Ma chi ne fa di tutti i colori che persona vuole essere? Pensiamo a Pazza che dice che cosa sarà lo scoprirà solo vivendo. Col cavolo chi vuoi essere lo costruisci tu, non solo con gli studi formali.
Voi avete sensi di colpa per l'aranciata?
Esempio: se io maltratto gratuitamente una persona che è sempre gentile con me perchè, in un momento di stress, non sono riuscita a comunicare civilmente, mi sentirò in colpa. Ma se io sono convinta (che sia vero o no) che la apparente gentilezza della persona sia un modo per percularmi cronicamente, non mi sentirò in colpa: rispondendo a un'offesa con quella che è percepita come offesa di pari o quasi entità, si ristabilisce l'equilibrio di potere che era stato turbato dalla prima (vera o presunta) offesa subita. Questo lo teorizzava Hellinger nelle relazioni fra persone, sostenendo che ogni relazione si basa su un equibrio di potere dato dalla pari possibilità di scambiare comunicazioni o 'doni' dello stesso livello di positività o negatività. Sosteneva ad esempio (cosa che trovo interessantissima) che quando qualcuno dà all'altro qualcosa di così grande che non può essere ricambiato, la persona che ha ricevuto il bene dovrà rompere la relazione, perchè vengono a mancare i pressupposti, ovvero, viene a mancare l'equilibrio di potere senza possibilità di ripristinarlo. Questo include: la rabbia e il distacco degli adolescenti dai genitori (la consapevolezza di: non potrò mai restituirti tutto quello che economicamente ed emotivamente hai fatto per me, quindi sento la spinta a rompere il rapporto), ma anche spesso, udite udite, eventi come il perdono di un tradimento (paradossalmente lui sostiene che, quando ci viene fatto uno sgarro, rispondendo con uno sgarro un po' più piccolo, si può procede così fino a tornare in 'parità': altrimenti o il perdono non sarà mai veramente tale, oppure, uno dei due finirà per abbandonare la relazione).

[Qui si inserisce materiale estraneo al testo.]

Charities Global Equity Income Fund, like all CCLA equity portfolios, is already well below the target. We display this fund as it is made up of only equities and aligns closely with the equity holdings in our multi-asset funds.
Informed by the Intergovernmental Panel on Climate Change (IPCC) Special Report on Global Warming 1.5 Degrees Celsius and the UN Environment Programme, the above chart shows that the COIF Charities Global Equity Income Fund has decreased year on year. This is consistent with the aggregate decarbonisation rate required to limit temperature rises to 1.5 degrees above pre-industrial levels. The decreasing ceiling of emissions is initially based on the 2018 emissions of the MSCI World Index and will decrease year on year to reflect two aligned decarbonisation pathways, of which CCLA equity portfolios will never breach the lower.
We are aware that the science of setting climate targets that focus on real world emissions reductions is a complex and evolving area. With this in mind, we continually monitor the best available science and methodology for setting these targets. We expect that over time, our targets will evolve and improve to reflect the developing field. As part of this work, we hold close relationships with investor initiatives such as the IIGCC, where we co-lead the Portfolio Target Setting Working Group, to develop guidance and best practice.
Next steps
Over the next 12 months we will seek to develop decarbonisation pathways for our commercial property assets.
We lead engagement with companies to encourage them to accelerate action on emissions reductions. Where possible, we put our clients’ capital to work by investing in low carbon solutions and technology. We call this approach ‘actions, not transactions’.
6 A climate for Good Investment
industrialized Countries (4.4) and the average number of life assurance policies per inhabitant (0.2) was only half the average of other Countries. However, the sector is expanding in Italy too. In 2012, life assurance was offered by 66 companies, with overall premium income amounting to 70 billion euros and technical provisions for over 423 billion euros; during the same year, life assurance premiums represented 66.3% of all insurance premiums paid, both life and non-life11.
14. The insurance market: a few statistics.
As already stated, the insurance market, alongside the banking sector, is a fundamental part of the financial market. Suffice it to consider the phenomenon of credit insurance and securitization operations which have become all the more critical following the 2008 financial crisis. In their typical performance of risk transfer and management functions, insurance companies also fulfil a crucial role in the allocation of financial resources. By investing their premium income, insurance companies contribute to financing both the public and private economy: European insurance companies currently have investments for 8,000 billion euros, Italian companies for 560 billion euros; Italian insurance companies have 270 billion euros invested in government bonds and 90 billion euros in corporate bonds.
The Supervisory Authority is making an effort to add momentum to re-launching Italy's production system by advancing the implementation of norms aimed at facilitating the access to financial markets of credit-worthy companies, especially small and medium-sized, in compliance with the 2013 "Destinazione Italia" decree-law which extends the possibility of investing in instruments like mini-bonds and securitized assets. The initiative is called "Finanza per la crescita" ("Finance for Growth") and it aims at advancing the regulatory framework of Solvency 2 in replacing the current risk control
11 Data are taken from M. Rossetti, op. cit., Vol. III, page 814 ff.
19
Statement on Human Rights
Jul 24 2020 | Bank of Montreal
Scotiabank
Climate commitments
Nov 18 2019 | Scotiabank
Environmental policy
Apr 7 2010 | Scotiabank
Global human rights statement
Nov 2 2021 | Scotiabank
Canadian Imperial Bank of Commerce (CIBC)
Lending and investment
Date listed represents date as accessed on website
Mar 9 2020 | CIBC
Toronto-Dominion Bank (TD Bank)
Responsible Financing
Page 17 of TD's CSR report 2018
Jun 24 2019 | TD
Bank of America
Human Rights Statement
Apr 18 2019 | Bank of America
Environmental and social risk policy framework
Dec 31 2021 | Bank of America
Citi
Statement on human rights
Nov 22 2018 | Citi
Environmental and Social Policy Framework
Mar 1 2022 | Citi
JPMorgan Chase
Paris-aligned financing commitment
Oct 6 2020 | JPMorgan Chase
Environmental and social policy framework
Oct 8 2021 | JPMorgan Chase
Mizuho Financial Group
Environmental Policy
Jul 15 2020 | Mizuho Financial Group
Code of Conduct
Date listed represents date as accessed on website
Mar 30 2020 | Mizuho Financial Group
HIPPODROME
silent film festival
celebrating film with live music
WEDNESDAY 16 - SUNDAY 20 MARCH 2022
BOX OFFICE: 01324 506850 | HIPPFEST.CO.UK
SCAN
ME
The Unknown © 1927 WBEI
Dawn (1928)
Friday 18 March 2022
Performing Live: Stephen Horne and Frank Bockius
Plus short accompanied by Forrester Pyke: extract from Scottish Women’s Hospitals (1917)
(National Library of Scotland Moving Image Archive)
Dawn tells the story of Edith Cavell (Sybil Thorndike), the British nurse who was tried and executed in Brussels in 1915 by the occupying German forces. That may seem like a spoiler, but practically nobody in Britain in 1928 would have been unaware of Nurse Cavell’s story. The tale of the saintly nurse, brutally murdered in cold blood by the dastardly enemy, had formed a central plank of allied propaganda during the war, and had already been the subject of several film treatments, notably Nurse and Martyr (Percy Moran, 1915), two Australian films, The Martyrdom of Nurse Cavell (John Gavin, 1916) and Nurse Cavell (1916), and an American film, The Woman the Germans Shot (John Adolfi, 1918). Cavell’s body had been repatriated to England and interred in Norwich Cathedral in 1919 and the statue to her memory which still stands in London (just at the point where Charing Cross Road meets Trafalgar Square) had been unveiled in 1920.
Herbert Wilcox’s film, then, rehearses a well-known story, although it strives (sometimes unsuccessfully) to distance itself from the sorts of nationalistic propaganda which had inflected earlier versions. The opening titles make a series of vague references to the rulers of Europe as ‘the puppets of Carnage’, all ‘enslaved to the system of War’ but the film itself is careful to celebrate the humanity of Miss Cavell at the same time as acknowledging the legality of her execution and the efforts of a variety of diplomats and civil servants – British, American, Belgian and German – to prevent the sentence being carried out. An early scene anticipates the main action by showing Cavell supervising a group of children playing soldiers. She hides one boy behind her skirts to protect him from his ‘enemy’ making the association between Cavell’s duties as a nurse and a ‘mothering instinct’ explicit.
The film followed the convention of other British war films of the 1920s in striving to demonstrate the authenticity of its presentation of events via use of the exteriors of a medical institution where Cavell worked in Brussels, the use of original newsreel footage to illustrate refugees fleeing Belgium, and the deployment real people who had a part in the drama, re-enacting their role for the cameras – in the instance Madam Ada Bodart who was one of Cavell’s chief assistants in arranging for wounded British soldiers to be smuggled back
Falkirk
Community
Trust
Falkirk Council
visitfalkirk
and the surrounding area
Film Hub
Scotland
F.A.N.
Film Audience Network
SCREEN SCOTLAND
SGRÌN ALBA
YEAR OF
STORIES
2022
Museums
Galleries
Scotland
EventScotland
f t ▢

Tutto iò era per dire che: quando non ci si sente in colpa per qualcosa, piccolo o enorme che sia, credo sia perchè ci si sente di rispondere correttamente a ciò che si percepisce come ingiusto. Non si tratta esattamente di una giustificazione, quanto di una necessità di riportare alla neutralità un equilibrio di potere. Non conta quanto enorme o minuscola una cosa possa apparire razionalmente: conta se si percepisce di aver agito giustamente o ingiustamente nei confronti di una persona o un gruppo, in base al modo in cui tu credi la persona o il gruppo si siano posti con te. Se io sono certa che i cinesi siano una minaccia mondiale e si mangino i bambini e non siano esseri umani, è chiaro che non mi sento in colpa a scatenare un genocidio. Mentre magari se mi scordo di pagare l'aranciata al bar di Peppino, che io giudico onesto e povero e che già mi aveva pure offerto il caffè, mi sentirò in colpa e tornerò a pagargliela.
Ovviamente il problema è che i giudizi sono soggettivi. Ci si può convincere di cose che non sono vere. Ma per il soggetto lo sono, e questo basta a scatenare una reazione spesso inconscia. A me, ad esempio, è capitato di svolgere la stessa azione due volte con la stessa persona, a distanza di due anni: la prima volta mi sono sentita in colpissima; la seconda, per niente. Non è l'azione che provoca il senso di colpa, ma il movente.